- **To-do item**
Transcribe the data as written, minus images.

--------------------------------

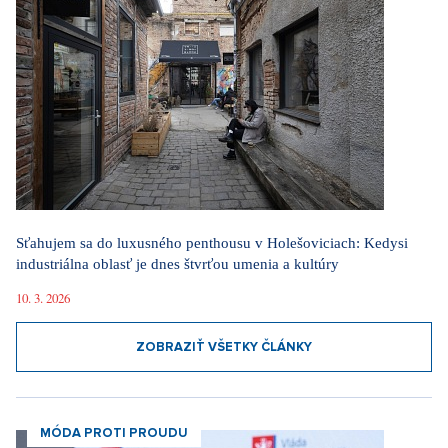
Sťahujem sa do luxusného penthousu v Holešoviciach: Kedysi
industriálna oblasť je dnes štvrťou umenia a kultúry
10. 3. 2026
ZOBRAZIŤ VŠETKY ČLÁNKY
MÓDA PROTI PROUDU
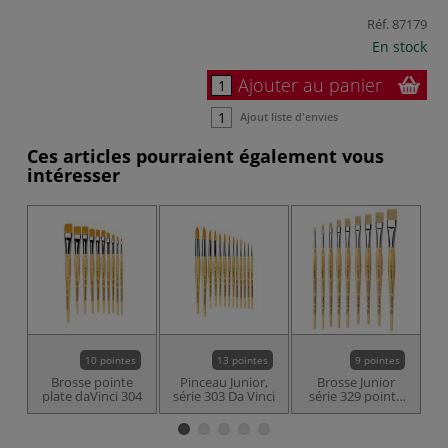
Réf.
87179
En stock
Ajouter au panier
Ajout liste d'envies
Ces articles pourraient également vous
intéresser
10 pointes
13 pointes
9 pointes
Brosse pointe
Pinceau Junior,
Brosse Junior
plate daVinci 304
série 303 Da Vinci
série 329 pointe
d'
plate Da Vinci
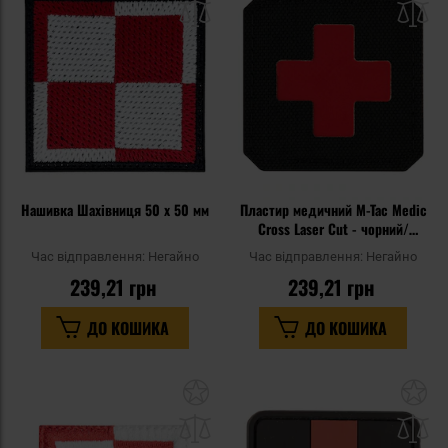
списку
сп
уподобань
уп
Нашивка Шахівниця 50 x 50 мм
Пластир медичний M-Tac Medic
Cross Laser Cut - чорний/
червоний
Час відправлення:
Негайно
Час відправлення:
Негайно
239,21 грн
239,21 грн
ДО КОШИКА
ДО КОШИКА
Додати
До
до
д
списку
сп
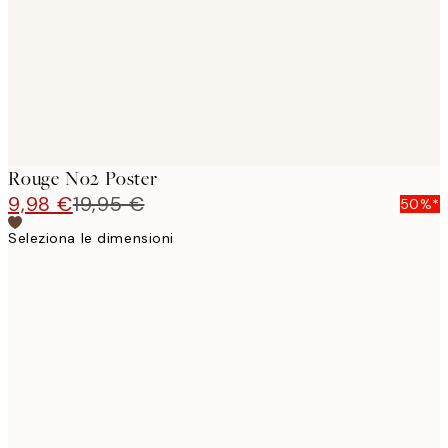
images
Rouge No2 Poster
9,98 €
19,95 €
50%*
Seleziona le dimensioni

--------------------------------

- **Output for this exercise**
Sťahujem sa do luxusného penthousu v Holešoviciach: Kedysi
industriálna oblasť je dnes štvrťou umenia a kultúry
10. 3. 2026
ZOBRAZIŤ VŠETKY ČLÁNKY
MÓDA PROTI PROUDU
Réf.
87179
En stock
Ajouter au panier
Ajout liste d'envies
Ces articles pourraient également vous
intéresser
10 pointes
13 pointes
9 pointes
Brosse pointe
Pinceau Junior,
Brosse Junior
plate daVinci 304
série 303 Da Vinci
série 329 pointe
d'
plate Da Vinci
списку
сп
уподобань
уп
Нашивка Шахівниця 50 x 50 мм
Пластир медичний M-Tac Medic
Cross Laser Cut - чорний/
червоний
Час відправлення:
Негайно
Час відправлення:
Негайно
239,21 грн
239,21 грн
ДО КОШИКА
ДО КОШИКА
Додати
До
до
д
списку
сп
images
Rouge No2 Poster
9,98 €
19,95 €
50%*
Seleziona le dimensioni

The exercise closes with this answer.